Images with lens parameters
------------

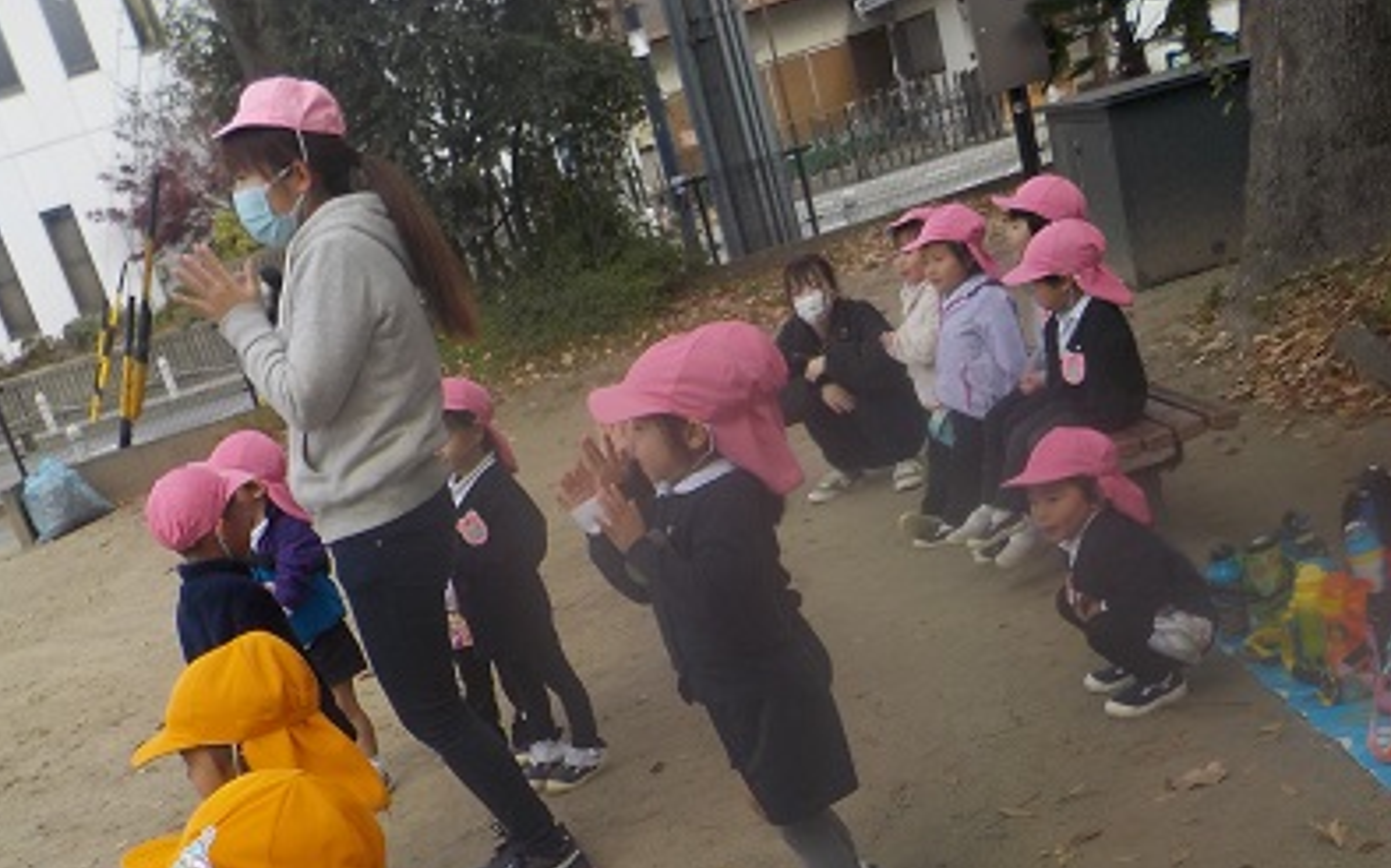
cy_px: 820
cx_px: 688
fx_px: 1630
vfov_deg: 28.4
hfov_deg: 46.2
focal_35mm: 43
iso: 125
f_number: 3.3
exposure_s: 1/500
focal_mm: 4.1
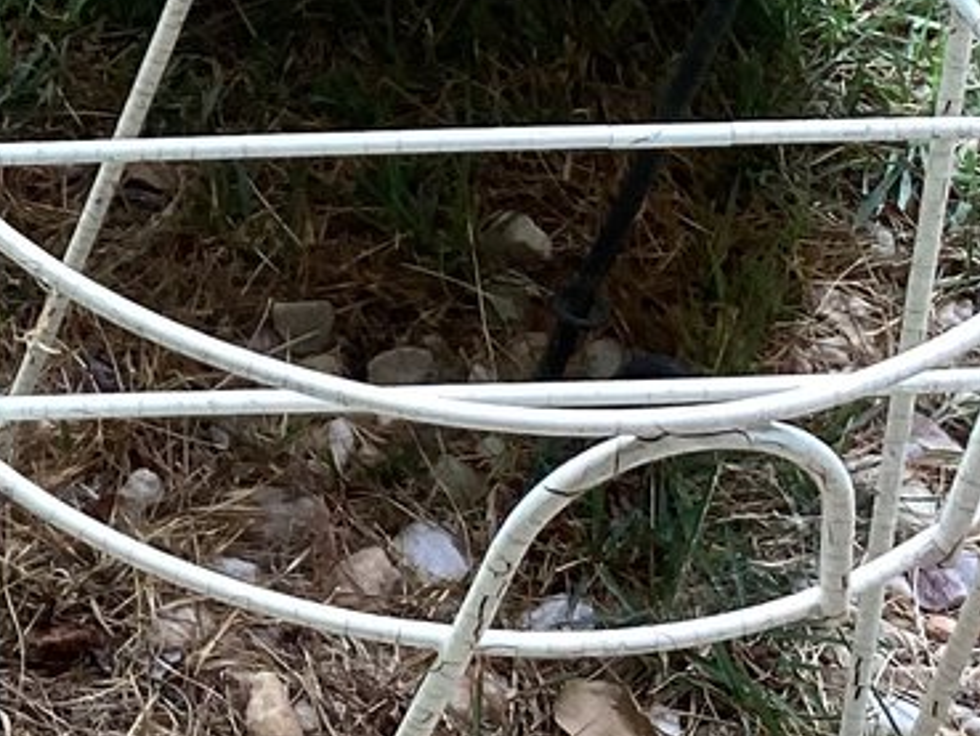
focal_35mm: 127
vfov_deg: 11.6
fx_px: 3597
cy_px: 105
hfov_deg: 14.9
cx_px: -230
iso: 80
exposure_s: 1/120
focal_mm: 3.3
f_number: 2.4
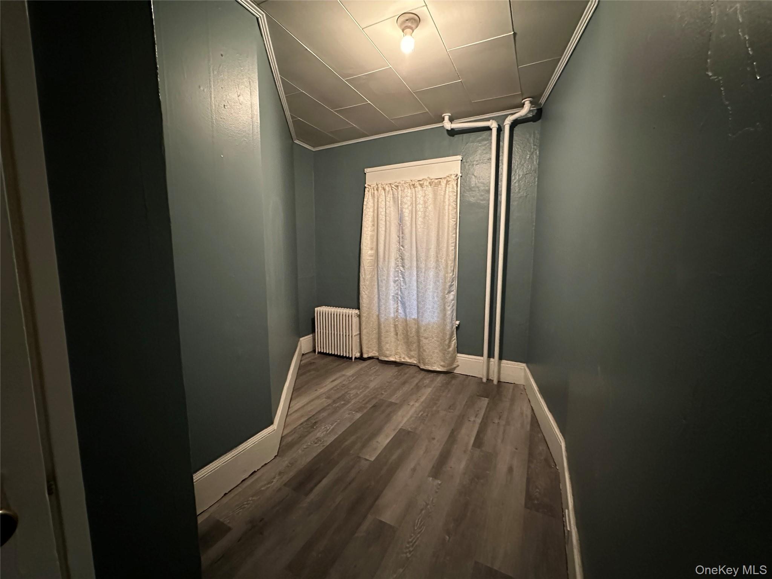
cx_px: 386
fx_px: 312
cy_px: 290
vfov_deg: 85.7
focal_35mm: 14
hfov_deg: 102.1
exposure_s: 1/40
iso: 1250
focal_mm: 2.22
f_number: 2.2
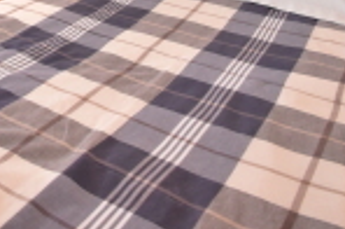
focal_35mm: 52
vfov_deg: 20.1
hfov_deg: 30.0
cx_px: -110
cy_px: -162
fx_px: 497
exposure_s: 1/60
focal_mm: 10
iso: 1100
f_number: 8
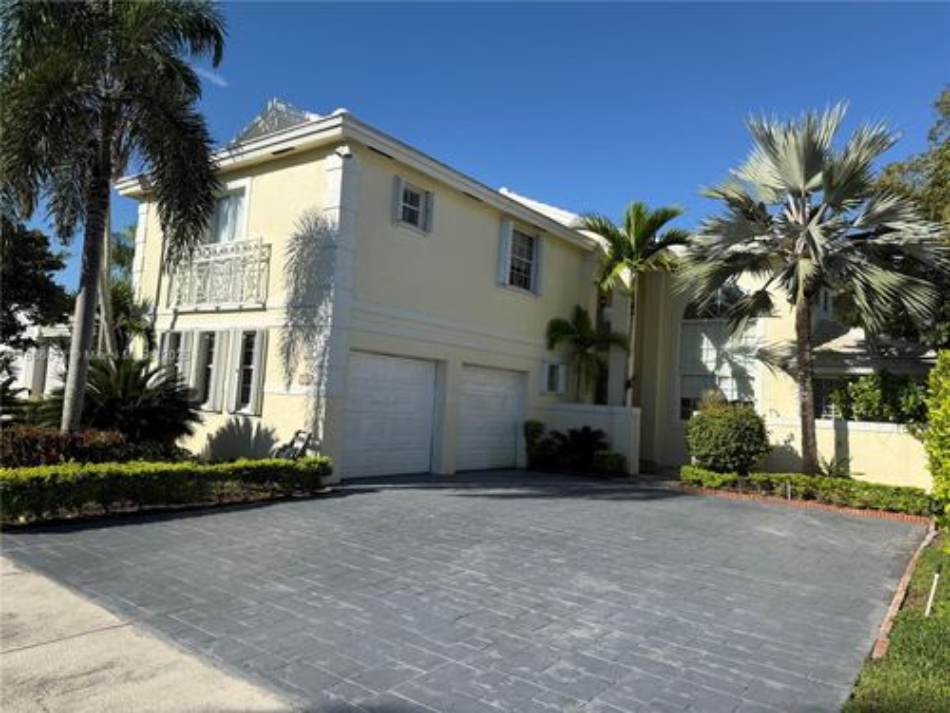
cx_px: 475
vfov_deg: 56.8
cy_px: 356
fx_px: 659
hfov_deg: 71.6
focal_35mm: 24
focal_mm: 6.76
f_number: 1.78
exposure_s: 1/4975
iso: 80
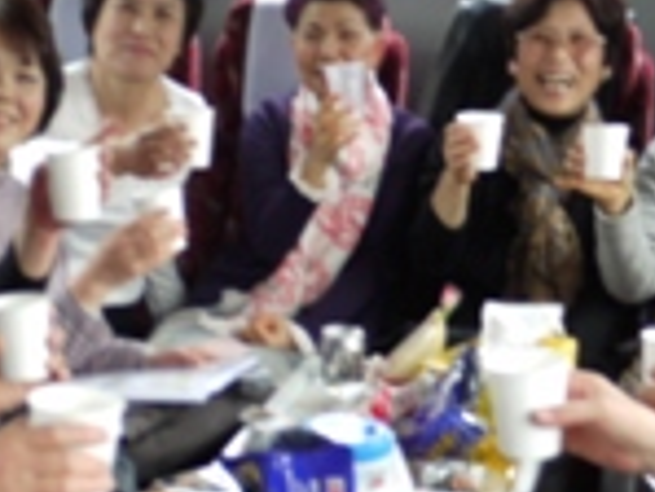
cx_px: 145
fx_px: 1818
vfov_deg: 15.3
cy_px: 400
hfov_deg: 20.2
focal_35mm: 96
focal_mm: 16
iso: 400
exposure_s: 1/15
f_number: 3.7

------------

EXERCISE PROMPT »
Your answer must be the line with "fx_px: 1818" and all lines after it through the final line of the entries, copied exactly and with nothing added.

ANSWER AREA »
fx_px: 1818
vfov_deg: 15.3
cy_px: 400
hfov_deg: 20.2
focal_35mm: 96
focal_mm: 16
iso: 400
exposure_s: 1/15
f_number: 3.7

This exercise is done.